--- RECORDS PROVIDED Enclosed Below ---
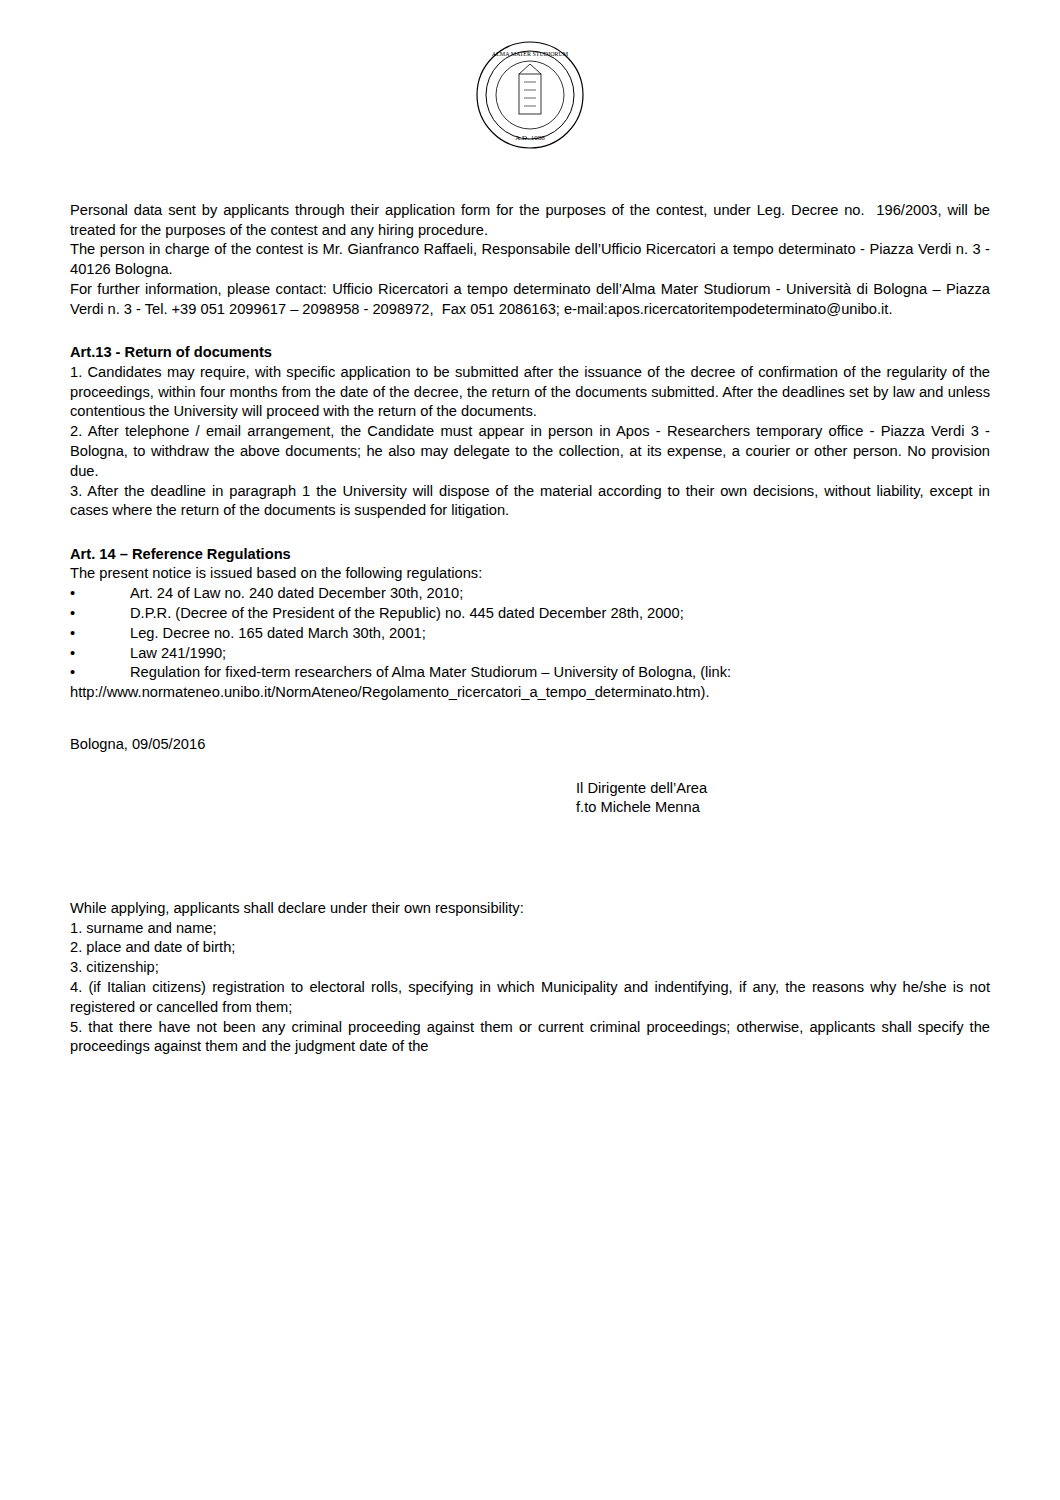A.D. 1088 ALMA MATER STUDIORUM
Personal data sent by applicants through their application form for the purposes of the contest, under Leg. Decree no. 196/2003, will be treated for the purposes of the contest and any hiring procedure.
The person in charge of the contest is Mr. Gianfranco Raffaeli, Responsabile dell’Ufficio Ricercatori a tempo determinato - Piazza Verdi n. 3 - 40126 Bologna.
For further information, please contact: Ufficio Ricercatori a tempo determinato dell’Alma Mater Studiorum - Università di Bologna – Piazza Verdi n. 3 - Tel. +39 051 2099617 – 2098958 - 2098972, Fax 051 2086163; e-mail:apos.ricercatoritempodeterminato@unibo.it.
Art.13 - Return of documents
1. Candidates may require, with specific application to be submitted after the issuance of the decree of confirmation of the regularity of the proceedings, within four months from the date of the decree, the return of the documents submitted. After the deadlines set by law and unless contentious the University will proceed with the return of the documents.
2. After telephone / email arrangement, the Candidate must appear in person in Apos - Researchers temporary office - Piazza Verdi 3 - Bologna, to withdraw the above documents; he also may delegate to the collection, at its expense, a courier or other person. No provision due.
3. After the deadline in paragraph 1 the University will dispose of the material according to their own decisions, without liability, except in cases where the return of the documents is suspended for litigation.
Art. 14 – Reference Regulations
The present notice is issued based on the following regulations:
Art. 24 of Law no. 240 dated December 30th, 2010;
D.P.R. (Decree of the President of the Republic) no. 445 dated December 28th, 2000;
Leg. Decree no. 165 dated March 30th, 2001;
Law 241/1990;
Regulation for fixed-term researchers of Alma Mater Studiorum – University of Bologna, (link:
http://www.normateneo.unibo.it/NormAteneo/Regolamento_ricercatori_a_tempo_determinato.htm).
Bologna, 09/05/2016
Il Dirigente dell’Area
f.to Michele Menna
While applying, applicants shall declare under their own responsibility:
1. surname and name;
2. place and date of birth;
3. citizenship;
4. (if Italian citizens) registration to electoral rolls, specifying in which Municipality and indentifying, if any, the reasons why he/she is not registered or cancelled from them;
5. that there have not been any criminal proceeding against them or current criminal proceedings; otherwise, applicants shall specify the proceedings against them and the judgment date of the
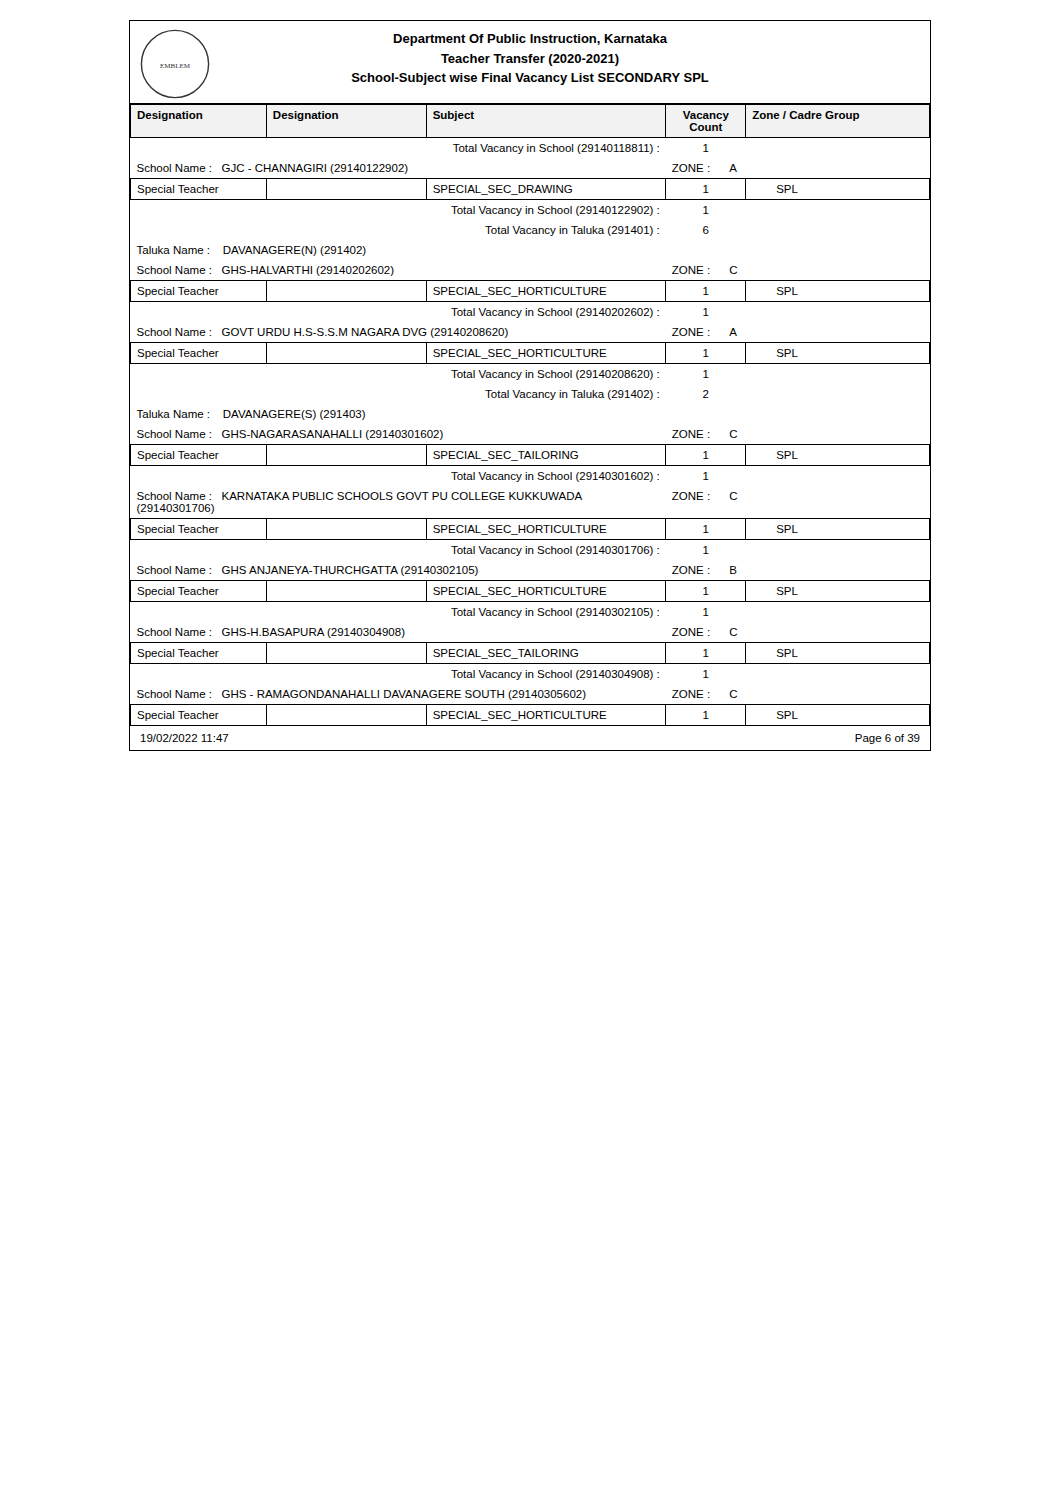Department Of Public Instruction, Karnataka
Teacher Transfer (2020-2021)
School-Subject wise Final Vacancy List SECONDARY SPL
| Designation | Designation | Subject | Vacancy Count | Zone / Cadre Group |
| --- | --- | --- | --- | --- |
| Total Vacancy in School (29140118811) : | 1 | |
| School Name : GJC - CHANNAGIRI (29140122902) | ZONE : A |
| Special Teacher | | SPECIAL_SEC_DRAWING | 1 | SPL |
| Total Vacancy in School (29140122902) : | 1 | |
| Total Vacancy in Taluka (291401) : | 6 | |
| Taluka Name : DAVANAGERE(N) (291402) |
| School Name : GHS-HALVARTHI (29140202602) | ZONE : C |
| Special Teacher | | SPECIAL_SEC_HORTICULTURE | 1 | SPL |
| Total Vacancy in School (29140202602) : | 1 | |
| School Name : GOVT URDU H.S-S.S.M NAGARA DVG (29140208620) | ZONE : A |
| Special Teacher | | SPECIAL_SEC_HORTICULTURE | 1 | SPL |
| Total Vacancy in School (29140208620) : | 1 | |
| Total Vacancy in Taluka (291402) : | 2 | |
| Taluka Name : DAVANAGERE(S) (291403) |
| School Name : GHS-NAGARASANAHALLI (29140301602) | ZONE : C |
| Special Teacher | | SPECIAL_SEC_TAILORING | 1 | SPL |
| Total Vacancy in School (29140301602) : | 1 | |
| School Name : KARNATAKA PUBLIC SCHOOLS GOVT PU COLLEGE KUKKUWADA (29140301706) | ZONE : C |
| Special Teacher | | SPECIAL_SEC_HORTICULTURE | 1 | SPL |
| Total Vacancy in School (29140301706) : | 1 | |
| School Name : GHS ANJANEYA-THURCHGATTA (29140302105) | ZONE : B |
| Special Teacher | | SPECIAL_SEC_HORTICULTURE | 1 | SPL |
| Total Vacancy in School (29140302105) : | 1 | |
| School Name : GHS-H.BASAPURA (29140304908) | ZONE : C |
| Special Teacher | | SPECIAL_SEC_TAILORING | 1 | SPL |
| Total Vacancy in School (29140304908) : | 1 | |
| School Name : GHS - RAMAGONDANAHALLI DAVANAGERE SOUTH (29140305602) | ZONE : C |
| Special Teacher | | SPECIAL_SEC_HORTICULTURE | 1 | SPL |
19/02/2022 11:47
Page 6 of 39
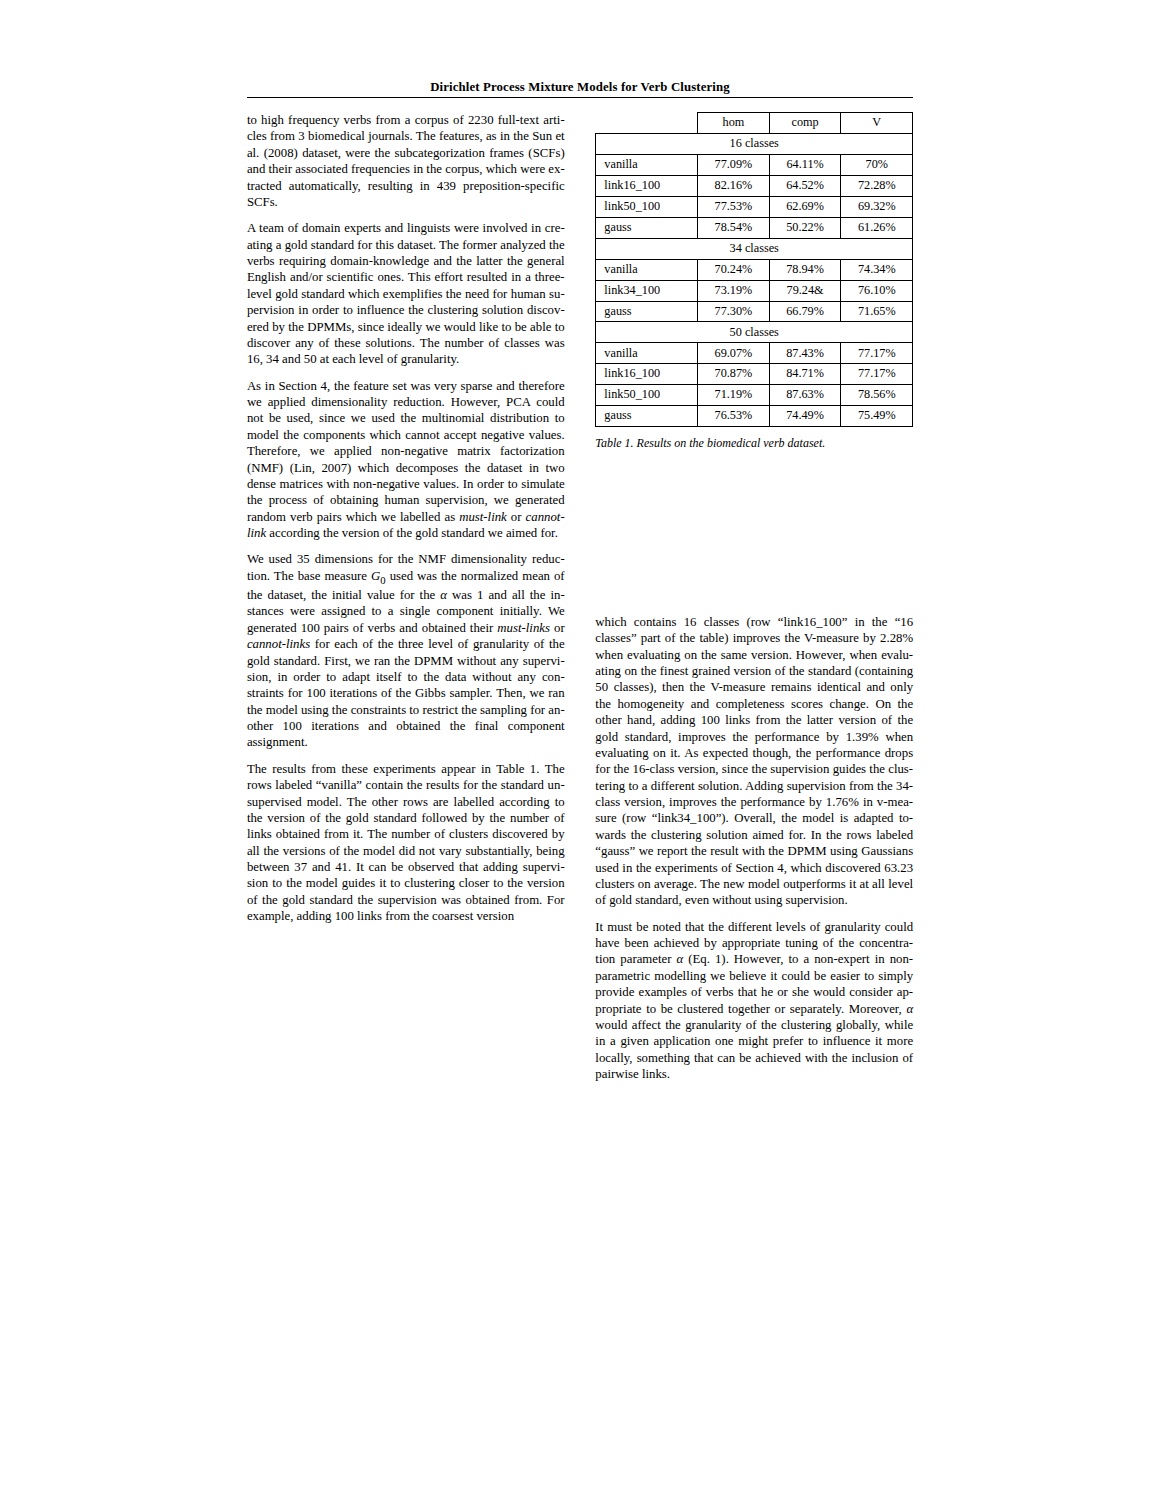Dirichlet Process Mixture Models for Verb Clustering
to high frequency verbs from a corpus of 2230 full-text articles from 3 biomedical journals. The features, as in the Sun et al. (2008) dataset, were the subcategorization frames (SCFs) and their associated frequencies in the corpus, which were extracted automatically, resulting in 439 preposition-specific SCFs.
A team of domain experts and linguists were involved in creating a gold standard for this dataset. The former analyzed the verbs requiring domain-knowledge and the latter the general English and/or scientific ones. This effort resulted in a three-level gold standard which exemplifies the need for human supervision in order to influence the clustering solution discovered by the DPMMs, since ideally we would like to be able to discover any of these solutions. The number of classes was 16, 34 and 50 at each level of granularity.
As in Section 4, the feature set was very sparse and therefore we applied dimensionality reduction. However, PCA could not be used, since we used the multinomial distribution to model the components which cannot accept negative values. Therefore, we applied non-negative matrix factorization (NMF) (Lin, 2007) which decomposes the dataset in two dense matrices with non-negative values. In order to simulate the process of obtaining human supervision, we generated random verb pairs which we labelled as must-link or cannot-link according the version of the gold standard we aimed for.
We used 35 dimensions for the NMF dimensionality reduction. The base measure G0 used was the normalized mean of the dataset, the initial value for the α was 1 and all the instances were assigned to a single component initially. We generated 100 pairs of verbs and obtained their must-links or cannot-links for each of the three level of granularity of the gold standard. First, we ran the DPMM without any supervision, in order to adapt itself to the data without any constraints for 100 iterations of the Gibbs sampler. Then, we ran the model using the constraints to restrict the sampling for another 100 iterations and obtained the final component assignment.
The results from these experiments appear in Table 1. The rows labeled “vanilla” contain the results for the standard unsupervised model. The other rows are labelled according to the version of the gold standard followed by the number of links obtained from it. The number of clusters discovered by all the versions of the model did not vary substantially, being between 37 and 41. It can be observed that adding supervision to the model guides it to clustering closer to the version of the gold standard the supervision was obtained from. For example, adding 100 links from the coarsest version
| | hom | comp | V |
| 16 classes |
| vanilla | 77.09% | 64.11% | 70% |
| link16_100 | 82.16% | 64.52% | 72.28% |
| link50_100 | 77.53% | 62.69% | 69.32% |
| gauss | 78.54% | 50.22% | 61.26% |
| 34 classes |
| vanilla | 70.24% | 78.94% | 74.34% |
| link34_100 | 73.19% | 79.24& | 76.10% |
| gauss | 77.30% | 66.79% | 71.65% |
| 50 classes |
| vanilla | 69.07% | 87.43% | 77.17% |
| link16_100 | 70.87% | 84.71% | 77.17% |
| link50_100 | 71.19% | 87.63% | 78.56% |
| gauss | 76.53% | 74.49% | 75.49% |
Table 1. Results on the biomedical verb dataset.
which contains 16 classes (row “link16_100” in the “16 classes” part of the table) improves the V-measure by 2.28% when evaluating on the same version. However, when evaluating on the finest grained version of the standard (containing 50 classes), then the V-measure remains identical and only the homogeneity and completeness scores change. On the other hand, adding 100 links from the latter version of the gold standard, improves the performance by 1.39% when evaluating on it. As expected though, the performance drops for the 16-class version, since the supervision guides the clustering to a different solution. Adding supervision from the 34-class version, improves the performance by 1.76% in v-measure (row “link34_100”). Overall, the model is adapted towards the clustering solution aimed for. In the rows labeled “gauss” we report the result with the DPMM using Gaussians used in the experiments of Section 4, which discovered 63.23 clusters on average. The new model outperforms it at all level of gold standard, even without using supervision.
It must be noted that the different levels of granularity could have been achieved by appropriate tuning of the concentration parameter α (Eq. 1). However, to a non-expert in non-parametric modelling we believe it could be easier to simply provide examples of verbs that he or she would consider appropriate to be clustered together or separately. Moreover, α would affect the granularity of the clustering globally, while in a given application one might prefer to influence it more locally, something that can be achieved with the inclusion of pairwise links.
--- End of Enclosed RECORDS PROVIDED ---
§ EXERCISE GOAL: Out of the data above, transcribe exactly and only the lines starting with the line that has "(29140302105) : | 1 | |" and going on through the line that has "(29140304908) : | 1 | |", both included.

§ SOLUTION:
| Total Vacancy in School (29140302105) : | 1 | |
| School Name : GHS-H.BASAPURA (29140304908) | ZONE : C |
| Special Teacher | | SPECIAL_SEC_TAILORING | 1 | SPL |
| Total Vacancy in School (29140304908) : | 1 | |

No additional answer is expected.